I felt guilty of murder when I was there and they kept announcing over the intercom that anyone who wants to confess to a crime should come to the dayroom. They said the police were there. That’s a long story of how I came to think I was a murderer. My wife is a chronic alcoholic and I had wished her dead about a week before and I think that’s the night I got crazy. I thought to myself why am I thinking this. It was really bad. The room started spinning and I had to put my foot on the floor to stop it. I was sober. My wife nearly drank herself to death. She went to detox and the doctor said she was about two days from death. I bought all the beer and alcohol. I went to Al anon for a while and learned it wasn’t my fault but I thought there were actors in there too so I quit going.

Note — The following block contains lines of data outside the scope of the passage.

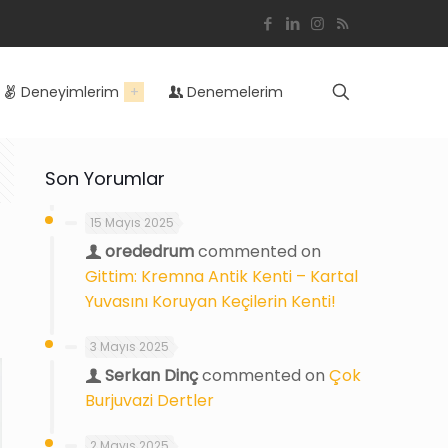
Deneyimlerim
Denemelerim
Son Yorumlar
15 Mayıs 2025
orededrum
commented on
Gittim: Kremna Antik Kenti – Kartal
Yuvasını Koruyan Keçilerin Kenti!
3 Mayıs 2025
Serkan Dinç
commented on
Çok
Burjuvazi Dertler
2 Mayıs 2025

When my wife went to rehab was when I made my attempt and got hospitalized the first time. My wife was in rehab in New Orleans when I was in the hospital. They kept showing news segments on the tv in the dayroom about a hurricane headed for New Orleans. These news reports looked like they were made in someone’s garage. There was no network id like CNN or Fox or anything like that. I have googled it. There was no hurricane in New Orleans then. They were just messing with my head.
I realize how crazy this must all sound but it’s true. There was no treatment there. They made me worse intentionally. I am still delusional to this day. Those feelings of people acting and being in on it still come up all the time.
Hospitals are supposed to make you better. Not worse. But it was a military hospital not a state run hospital.
Sorry to hear it was so bad wave
I too was involuntary hospitalized. I wasn’t abused but all the staff on that floor was know to be jaded and grumpy. They had a hairdresser that would come in and cut everybody hair and she was talking about it. Some if the staff would give people are hard time about trivial things. I dont agree with treating mentally I’ll people like that. They already dont feel well. One of my biggest complaints was that their was no privacy. You would walk by and some guy was jacking off in his room. You could also hear everybody fart.